Today we have a guest post from one of our excellent Premier Field Engineers from the United States – Susan Van Eyck.
In this post Susan explains the pitfalls of comparing different data types in a where clause and how it can hurt performance.
This post is about implicit conversions, or more accurately, it’s about which ones are hurting your query performance.
For SQL Server to compare two values (e.g., a column and literal value as in WHERE b.Status = N'A') both values need to be of the same data type. If they differ, the one having the lower data type precedence will be (implicitly) converted to match that of the other value. Practically speaking, the rules of data type precedence are about not losing information.

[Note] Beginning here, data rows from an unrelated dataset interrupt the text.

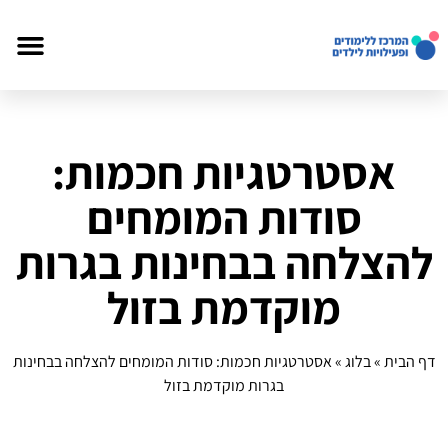
אסטרטגיות חכמות:
סודות המומחים
להצלחה בבחינות בגרות
מוקדמת בזול
דף הבית
»
בלוג
»
אסטרטגיות חכמות: סודות המומחים להצלחה בבחינות
בגרות מוקדמת בזול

Imagine a comparison between an Integer and Decimal value . If the Decimal was converted to an Integer, data could be lost (123.45 >> 123). The same holds true when comparing an NVARCHAR (Unicode data types can store 64,000 different characters) and VARCHAR (only 256 distinct characters) strings as in the code snippet above. There are many NVARCHAR values that simply can’t be represented as VARCHAR values, so the implicit conversion must go from VARCHAR to NVARCHAR.

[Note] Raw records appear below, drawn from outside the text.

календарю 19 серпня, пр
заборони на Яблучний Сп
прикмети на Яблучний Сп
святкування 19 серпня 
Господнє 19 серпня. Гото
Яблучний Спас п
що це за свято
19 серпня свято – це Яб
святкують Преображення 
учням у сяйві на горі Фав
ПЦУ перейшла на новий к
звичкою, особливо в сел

Where we get into trouble is when the leading key value in one of our carefully crafted indexes gets implicitly converted to another data type. Again referring to the code snippet above, let’s say that b.Status is a CHAR(1) column and that we’ve created an index to support the query (CREATE INDEX ix_Status ON dbo.SomeTable (Status);). The value we're searching for is an NVARCHAR (as indicated by its "N" prefix) which has a higher data precedence than CHAR so the values in Status must be converted to NVARCHAR before SQL Server can compare them with N'A'. The net result of this is that we can no longer use our lovely index.
Let's compare the execution plans for this pair of queries where [Status] is a CHAR(1) and is indexed:
SELECT COUNT(*) FROM dbo.SomeTable WHERE [Status] = 'A';
SELECT COUNT(*) FROM dbo.SomeTable WHERE [Status] = N'A';
The plan for the first query uses the index (Index Seek) and is about 5X less costly to execute than the second query. This is because the second query requires that [Status] be converted to an NVARCHAR which means we can't use our index so have to scan the table instead. The good news is that SQL Server tells us something is wrong. Note the warning symbol on the SELECT operator in the second plan. Looking at the operator's properties you'll see a warning that there was an implicit conversion which may impact our ability to perform an Index Seek
But – not all implicit conversions interfere with Index Seeks, and I wanted to know which ones were problematic and which ones weren’t so I went through an exercise to find out, the final result set of which looks something like this:
The row headers represent our indexed columns' data types and the column headers represent the various data types we might try comparing them against. The outcomes are color coded – Green (and NULL) where SQL can perform and index seek, Yellow where we fall back to Scans (Nonclustered Index Scans if we’re lucky, Clustered Index/Table Scans if we're not) and Red for illegal comparisons where an implicit conversion can’t be made.
Note that some “legal” conversions may also fail. For example, we can convert “10” to an integer, but not “XYZ”!